Written exercise
Reproduce every line of the entries below, starting with the line containing "family: Cotingidae" and ending with the line containing "common name: Wingstem", both included. Give nothing outside that span.

--- BEGIN Rows ---

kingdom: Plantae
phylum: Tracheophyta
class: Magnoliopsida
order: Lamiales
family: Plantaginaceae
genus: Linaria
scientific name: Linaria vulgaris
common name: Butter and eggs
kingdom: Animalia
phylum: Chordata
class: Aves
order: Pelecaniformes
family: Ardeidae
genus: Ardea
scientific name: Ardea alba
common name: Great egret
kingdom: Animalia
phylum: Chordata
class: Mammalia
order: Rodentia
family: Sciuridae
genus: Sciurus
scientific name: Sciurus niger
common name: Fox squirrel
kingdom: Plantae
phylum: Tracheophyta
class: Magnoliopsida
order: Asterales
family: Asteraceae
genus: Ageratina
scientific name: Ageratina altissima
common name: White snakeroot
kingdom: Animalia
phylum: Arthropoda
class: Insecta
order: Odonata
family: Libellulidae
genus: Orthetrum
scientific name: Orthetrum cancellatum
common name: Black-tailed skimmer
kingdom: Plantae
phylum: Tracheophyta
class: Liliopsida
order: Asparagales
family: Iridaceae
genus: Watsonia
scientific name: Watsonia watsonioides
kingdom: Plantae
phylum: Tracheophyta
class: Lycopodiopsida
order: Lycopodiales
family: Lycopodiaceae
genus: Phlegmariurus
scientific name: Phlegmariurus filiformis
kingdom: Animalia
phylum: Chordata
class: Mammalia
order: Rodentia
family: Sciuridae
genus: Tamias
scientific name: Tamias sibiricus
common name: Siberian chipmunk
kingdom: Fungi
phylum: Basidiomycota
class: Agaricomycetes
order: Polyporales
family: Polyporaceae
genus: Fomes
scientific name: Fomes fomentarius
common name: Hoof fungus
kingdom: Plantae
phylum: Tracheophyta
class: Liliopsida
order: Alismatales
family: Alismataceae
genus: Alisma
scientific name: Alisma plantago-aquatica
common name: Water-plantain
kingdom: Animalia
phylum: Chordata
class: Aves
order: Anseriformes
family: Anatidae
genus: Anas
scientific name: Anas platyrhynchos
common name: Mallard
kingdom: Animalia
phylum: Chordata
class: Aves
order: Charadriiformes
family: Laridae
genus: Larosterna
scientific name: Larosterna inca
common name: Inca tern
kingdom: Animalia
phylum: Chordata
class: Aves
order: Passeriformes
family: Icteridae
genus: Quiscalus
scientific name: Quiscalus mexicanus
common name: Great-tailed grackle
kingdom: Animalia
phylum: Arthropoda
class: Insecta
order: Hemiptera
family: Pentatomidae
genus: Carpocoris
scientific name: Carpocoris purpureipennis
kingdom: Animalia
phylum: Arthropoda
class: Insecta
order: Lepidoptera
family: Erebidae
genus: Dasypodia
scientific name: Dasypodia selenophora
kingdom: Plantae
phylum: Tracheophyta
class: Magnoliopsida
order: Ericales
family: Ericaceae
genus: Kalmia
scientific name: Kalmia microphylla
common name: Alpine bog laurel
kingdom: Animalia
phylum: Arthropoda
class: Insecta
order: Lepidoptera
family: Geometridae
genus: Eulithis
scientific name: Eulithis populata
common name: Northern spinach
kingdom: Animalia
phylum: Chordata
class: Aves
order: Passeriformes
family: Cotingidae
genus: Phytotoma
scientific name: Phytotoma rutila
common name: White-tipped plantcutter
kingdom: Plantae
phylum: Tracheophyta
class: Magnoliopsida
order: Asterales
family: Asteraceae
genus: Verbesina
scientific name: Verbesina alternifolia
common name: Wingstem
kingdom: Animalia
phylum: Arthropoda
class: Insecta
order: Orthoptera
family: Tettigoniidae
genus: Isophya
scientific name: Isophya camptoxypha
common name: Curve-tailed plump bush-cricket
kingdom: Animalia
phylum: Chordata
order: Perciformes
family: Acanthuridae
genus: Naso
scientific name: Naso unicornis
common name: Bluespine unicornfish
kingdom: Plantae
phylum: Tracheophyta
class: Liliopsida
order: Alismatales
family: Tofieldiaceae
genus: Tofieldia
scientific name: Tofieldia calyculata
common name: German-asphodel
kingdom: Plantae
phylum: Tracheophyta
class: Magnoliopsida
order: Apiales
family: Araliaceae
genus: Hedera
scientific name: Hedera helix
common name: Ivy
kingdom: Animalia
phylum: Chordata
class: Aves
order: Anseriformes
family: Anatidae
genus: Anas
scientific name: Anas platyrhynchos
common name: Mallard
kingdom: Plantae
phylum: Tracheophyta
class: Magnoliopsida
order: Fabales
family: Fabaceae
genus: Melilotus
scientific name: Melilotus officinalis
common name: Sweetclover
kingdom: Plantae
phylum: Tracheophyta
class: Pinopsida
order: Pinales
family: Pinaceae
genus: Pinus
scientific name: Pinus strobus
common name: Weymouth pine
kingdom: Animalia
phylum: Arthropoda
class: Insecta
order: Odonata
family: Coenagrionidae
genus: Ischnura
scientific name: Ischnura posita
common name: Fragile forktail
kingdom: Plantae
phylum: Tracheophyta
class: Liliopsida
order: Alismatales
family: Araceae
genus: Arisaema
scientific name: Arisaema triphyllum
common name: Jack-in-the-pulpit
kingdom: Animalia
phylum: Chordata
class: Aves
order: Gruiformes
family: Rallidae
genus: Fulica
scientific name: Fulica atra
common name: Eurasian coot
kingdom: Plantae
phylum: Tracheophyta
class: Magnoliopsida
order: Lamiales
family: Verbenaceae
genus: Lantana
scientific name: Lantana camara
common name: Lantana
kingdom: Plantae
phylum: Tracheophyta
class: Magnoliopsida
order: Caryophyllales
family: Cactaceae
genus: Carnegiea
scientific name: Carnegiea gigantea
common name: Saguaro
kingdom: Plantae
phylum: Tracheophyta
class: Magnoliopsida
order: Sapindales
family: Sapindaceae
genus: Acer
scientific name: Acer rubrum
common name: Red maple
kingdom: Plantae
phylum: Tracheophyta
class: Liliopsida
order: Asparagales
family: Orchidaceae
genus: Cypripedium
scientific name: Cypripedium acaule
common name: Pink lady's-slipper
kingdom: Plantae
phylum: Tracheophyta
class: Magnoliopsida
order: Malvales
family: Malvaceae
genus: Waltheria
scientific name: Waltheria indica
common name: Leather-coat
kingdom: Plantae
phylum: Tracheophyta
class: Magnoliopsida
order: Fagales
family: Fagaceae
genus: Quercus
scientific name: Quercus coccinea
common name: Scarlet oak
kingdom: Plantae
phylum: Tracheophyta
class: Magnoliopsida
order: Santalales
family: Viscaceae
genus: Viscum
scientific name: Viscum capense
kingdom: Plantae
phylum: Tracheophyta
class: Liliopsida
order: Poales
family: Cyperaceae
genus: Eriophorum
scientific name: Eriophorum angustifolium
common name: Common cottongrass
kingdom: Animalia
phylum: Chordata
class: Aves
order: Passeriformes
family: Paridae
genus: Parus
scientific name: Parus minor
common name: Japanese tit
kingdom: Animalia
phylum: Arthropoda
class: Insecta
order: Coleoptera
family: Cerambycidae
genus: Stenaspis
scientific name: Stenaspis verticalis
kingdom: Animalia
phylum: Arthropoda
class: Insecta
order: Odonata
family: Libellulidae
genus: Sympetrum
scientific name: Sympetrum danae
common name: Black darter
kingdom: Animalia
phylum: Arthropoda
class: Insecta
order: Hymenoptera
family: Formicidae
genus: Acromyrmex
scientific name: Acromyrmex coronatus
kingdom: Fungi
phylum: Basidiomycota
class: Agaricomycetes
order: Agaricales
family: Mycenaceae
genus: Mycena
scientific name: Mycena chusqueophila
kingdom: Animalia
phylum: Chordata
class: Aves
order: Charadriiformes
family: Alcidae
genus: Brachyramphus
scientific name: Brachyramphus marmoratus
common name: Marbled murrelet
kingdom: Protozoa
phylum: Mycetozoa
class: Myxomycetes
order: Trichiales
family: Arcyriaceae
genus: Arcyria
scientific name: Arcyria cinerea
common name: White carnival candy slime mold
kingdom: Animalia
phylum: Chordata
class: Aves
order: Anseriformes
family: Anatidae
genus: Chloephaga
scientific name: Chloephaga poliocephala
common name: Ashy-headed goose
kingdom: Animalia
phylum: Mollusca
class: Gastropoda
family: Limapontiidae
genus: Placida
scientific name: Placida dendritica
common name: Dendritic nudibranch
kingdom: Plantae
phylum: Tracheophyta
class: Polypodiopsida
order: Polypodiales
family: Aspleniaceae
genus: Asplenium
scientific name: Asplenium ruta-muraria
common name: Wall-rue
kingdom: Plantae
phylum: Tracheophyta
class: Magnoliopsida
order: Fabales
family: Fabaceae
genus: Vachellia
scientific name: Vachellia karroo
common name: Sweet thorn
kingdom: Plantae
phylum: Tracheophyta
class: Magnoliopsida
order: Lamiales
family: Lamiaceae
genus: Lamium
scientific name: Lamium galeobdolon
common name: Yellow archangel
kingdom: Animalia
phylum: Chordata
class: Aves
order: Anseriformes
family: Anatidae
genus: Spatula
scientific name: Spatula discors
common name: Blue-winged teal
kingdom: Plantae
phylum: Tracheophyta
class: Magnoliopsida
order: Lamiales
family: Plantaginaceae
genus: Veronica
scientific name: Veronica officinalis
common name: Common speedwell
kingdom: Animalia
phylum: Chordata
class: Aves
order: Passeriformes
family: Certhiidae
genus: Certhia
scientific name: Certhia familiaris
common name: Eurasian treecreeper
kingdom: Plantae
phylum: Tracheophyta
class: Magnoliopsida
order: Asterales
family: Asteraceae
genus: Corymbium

--- END Rows ---

Full output
family: Cotingidae
genus: Phytotoma
scientific name: Phytotoma rutila
common name: White-tipped plantcutter
kingdom: Plantae
phylum: Tracheophyta
class: Magnoliopsida
order: Asterales
family: Asteraceae
genus: Verbesina
scientific name: Verbesina alternifolia
common name: Wingstem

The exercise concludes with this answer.